Management’s Discussion and Analysis (Continued)
Sources (Uses) of Cash
                 
    Six months ended June 30, 2010  
    2010     2009  
    (Millions)  
Net cash provided (used) by:
               
Operating activities
  $ 967     $ 637  
Financing activities
    2,846       (151 )
Investing activities
    (3,748 )     (518 )
 
           
Increase (decrease) in cash and cash equivalents
  $ 65     $ (32 )
 
           
     Operating Activities
     Net cash provided by operating activities for the six months ended June 30, 2010 increased from the same period in 2009 primarily due to higher operating income.
     Financing Activities
     Significant transactions include:
    $3.5 billion of net proceeds from the issuance of senior unsecured notes in 2010.
 
    $250 million received from revolver borrowings on our $1.75 billion unsecured credit facility in February 2010 to repay term loan. As of June 30, 2010, no loans are outstanding on this credit facility (see Note 3 of Notes to Consolidated Financial Statements).
 
    $189 million and $76 million in 2010 and 2009, respectively, related to cash distributions paid to unit holders.
# # # #
INSTRUCTION 1 »
Reproduce the part of the cash flow discussion starting at "Increase (decrease) in cash" and ending at "Consolidated Financial Statements).", word for word.
INSTRUCTION 2 »
In the cash flow discussion, what caused net cash provided by operating activities for the six months ended June 30, 2010 to increase from the same period in 2009?

RECORDS »
# # # #
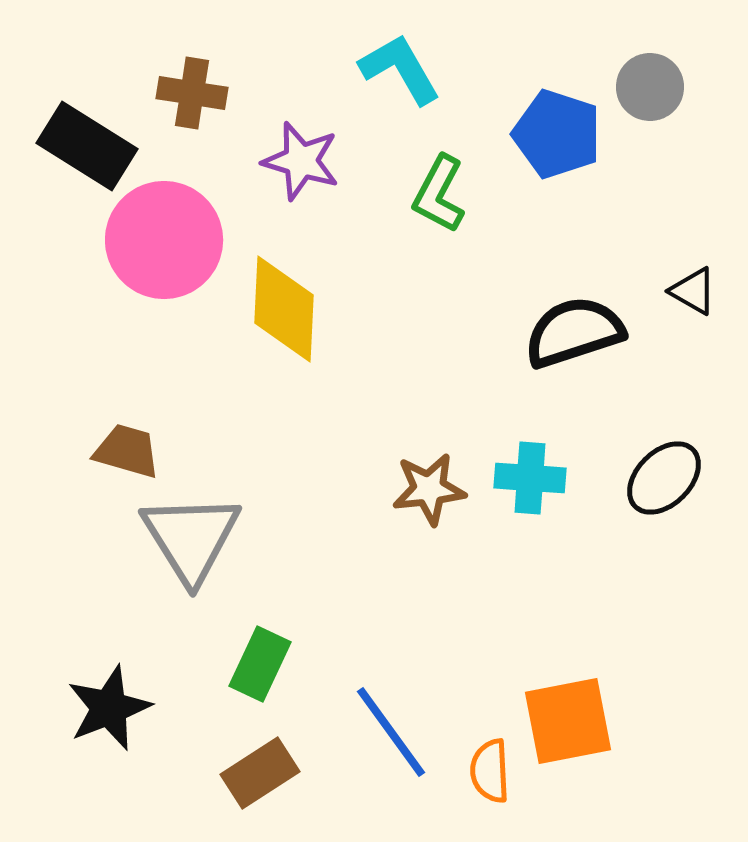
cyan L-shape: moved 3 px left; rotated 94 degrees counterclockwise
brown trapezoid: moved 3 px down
# # # #
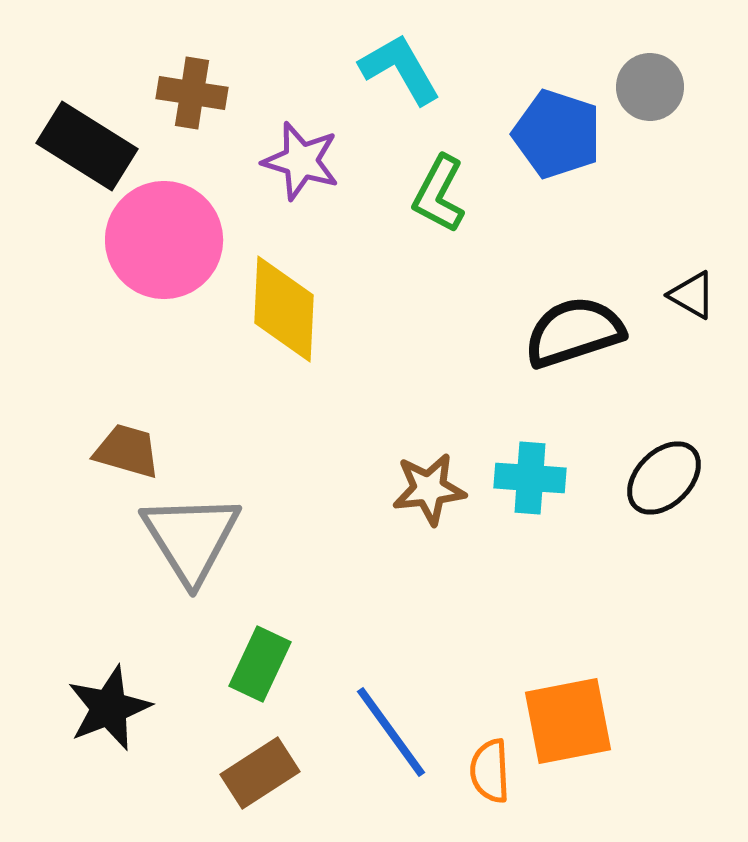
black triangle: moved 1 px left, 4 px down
# # # #
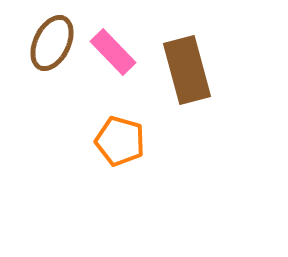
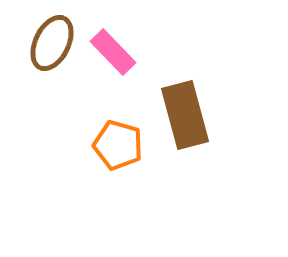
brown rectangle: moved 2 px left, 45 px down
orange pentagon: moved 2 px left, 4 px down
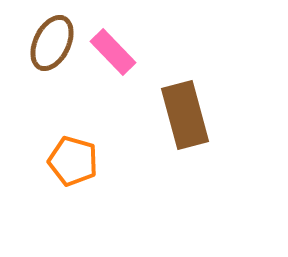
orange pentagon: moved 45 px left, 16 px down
# # # #
EXERCISE ANSWER 1 »
Increase (decrease) in cash and cash equivalents
  $ 65     $ (32 )
 
           
     Operating Activities
     Net cash provided by operating activities for the six months ended June 30, 2010 increased from the same period in 2009 primarily due to higher operating income.
     Financing Activities
     Significant transactions include:
    $3.5 billion of net proceeds from the issuance of senior unsecured notes in 2010.
 
    $250 million received from revolver borrowings on our $1.75 billion unsecured credit facility in February 2010 to repay term loan. As of June 30, 2010, no loans are outstanding on this credit facility (see Note 3 of Notes to Consolidated Financial Statements).

EXERCISE ANSWER 2 »
It increased primarily due to higher operating income.